Translation from parsnip to the original package (classification)

boost_tree(trees = integer(), min_n = integer(), sample_size = numeric()) %>% 
  set_engine("C5.0") %>% 
  set_mode("classification") %>% 

## Boosted Tree Model Specification (classification)
## Main Arguments:
##   trees = integer()
##   min_n = integer()
##   sample_size = numeric()
## Computational engine: C5.0 
## Model fit template:
## parsnip::C5.0_train(x = missing_arg(), y = missing_arg(), weights = missing_arg(), 
##     trials = integer(), minCases = integer(), sample = numeric())

C5.0_train() is a wrapper around C50::C5.0() that makes it easier to run this model.

Preprocessing requirements

This engine does not require any special encoding of the predictors. Categorical predictors can be partitioned into groups of factor levels (e.g. {a, c} vs {b, d}) when splitting at a node. Dummy variables are not required for this model.

Case weights

This model can utilize case weights during model fitting. To use them, see the documentation in case_weights and the examples on

The fit() and fit_xy() arguments have arguments called case_weights that expect vectors of case weights.

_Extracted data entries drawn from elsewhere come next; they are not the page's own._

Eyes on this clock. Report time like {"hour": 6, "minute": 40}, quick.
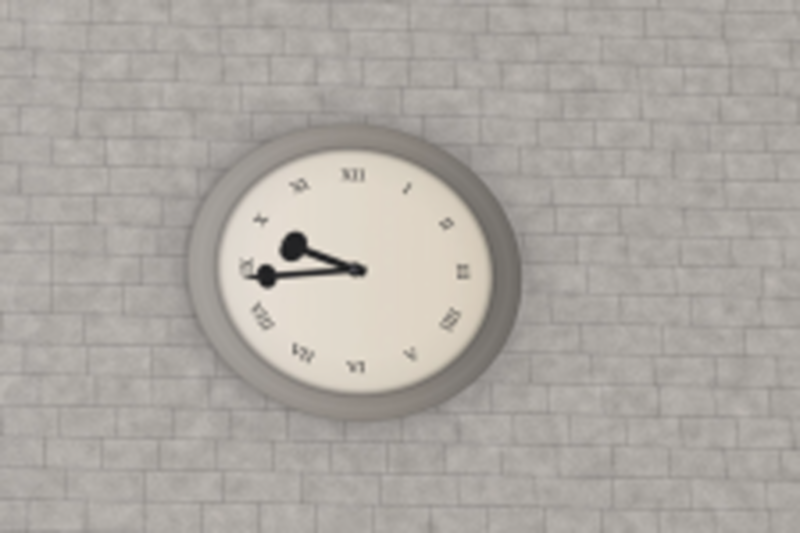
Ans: {"hour": 9, "minute": 44}
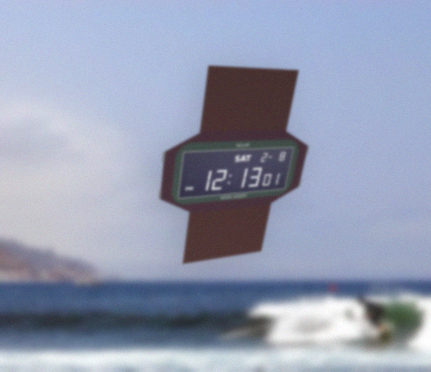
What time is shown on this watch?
12:13:01
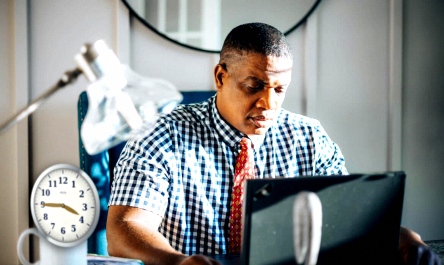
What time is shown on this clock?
3:45
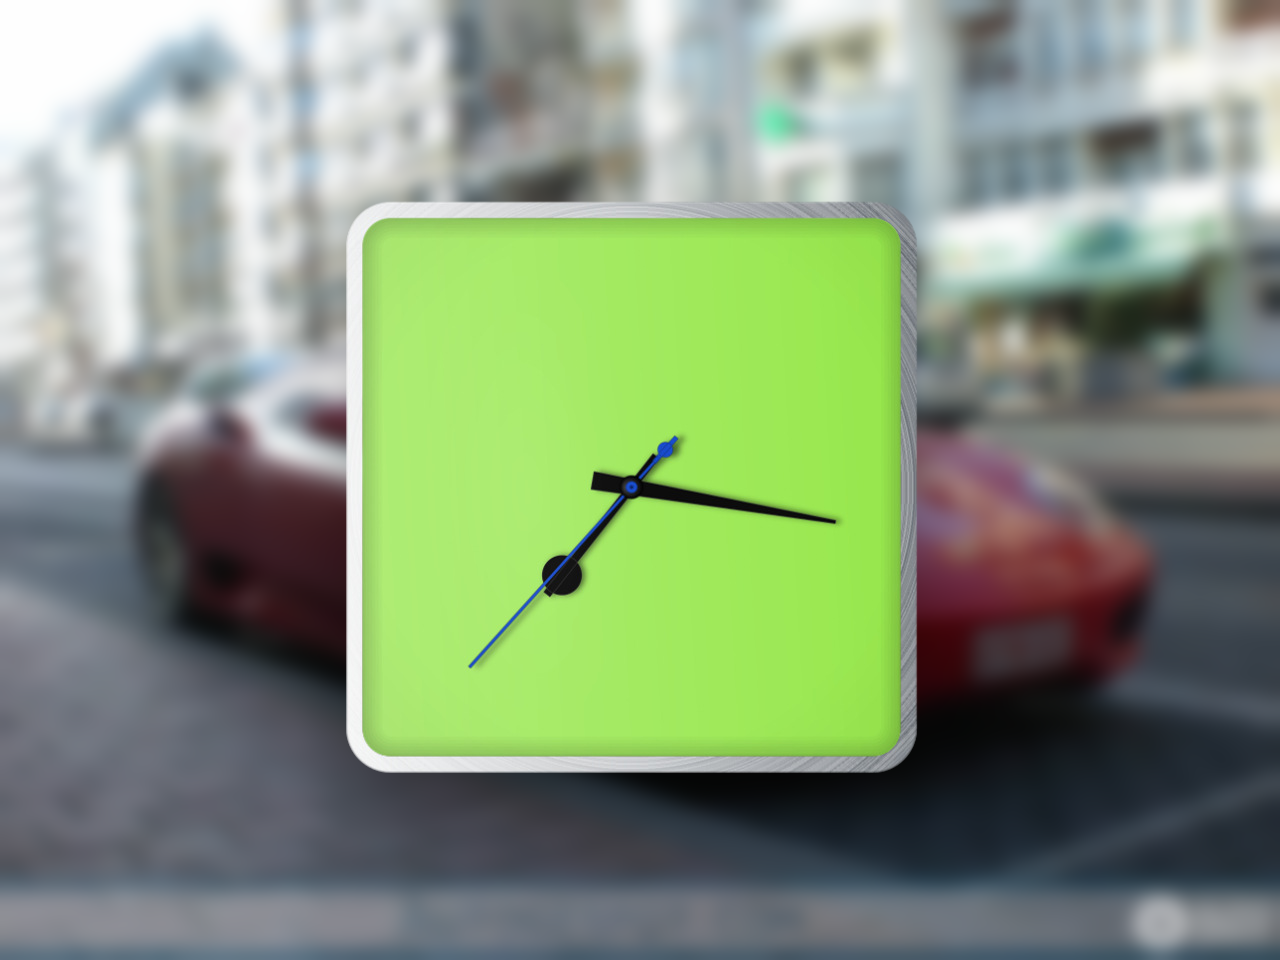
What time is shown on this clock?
7:16:37
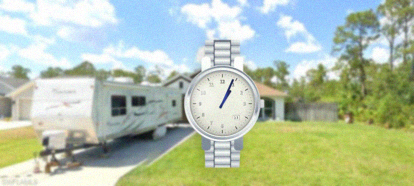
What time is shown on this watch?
1:04
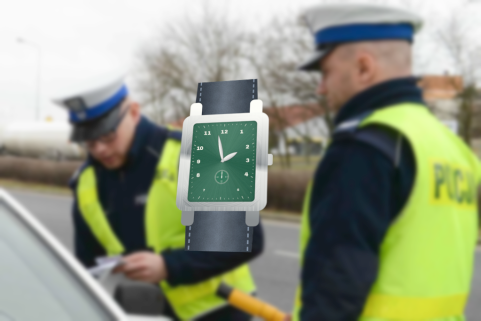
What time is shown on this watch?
1:58
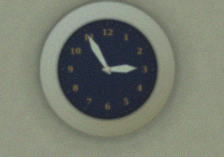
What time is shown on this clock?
2:55
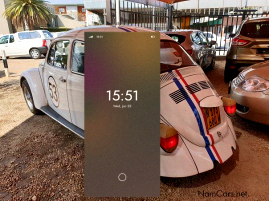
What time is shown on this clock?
15:51
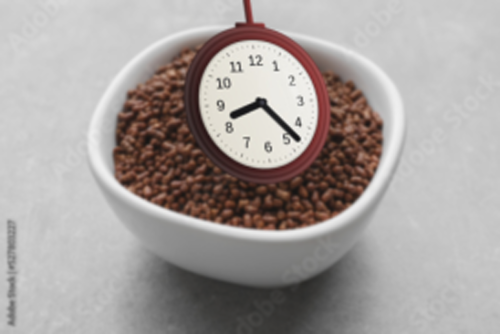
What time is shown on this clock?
8:23
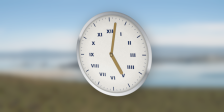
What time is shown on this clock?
5:02
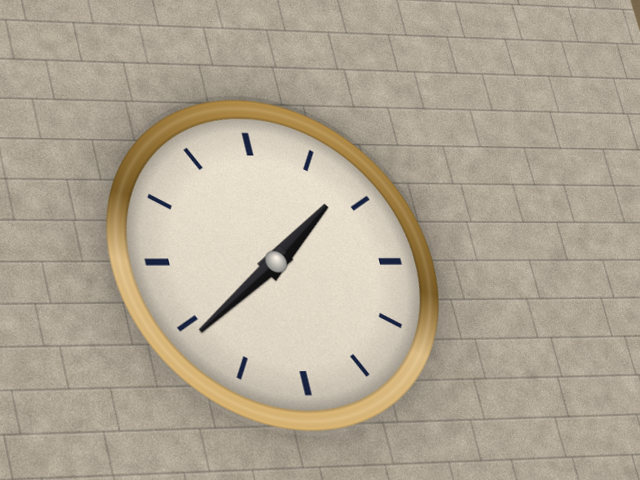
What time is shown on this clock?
1:39
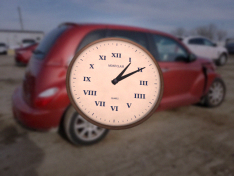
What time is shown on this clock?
1:10
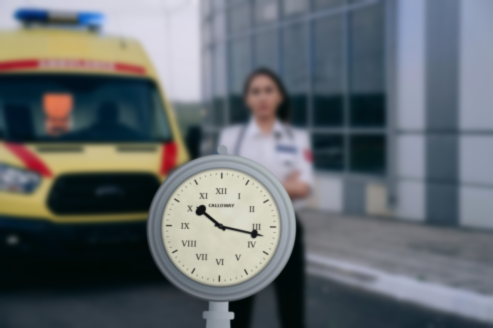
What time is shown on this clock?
10:17
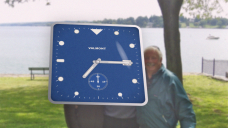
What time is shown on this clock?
7:15
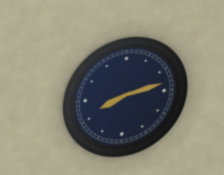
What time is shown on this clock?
8:13
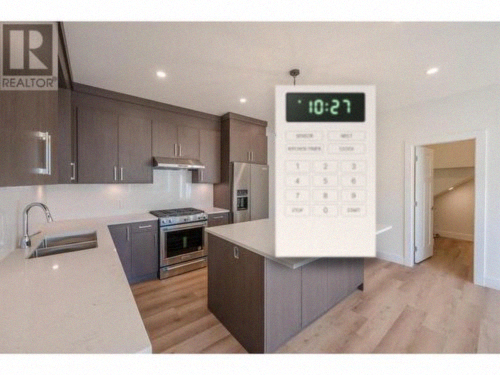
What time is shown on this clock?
10:27
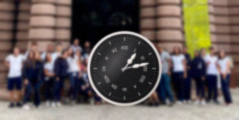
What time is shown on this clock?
1:13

Saving fitted model objects

This model object contains data that are not required to make predictions. When saving the model for the purpose of prediction, the size of the saved object might be substantially reduced by using functions from the butcher package.

Other details

Early stopping

By default, early stopping is used. To use the complete set of boosting iterations, pass earlyStopping = FALSE to set_engine(). Also, it is unlikely that early stopping will occur if sample_size = 1.


The “Fitting and Predicting with parsnip” article contains examples for boost_tree() with the "C5.0" engine.


  • Kuhn, M, and K Johnson. 2013. Applied Predictive Modeling. Springer.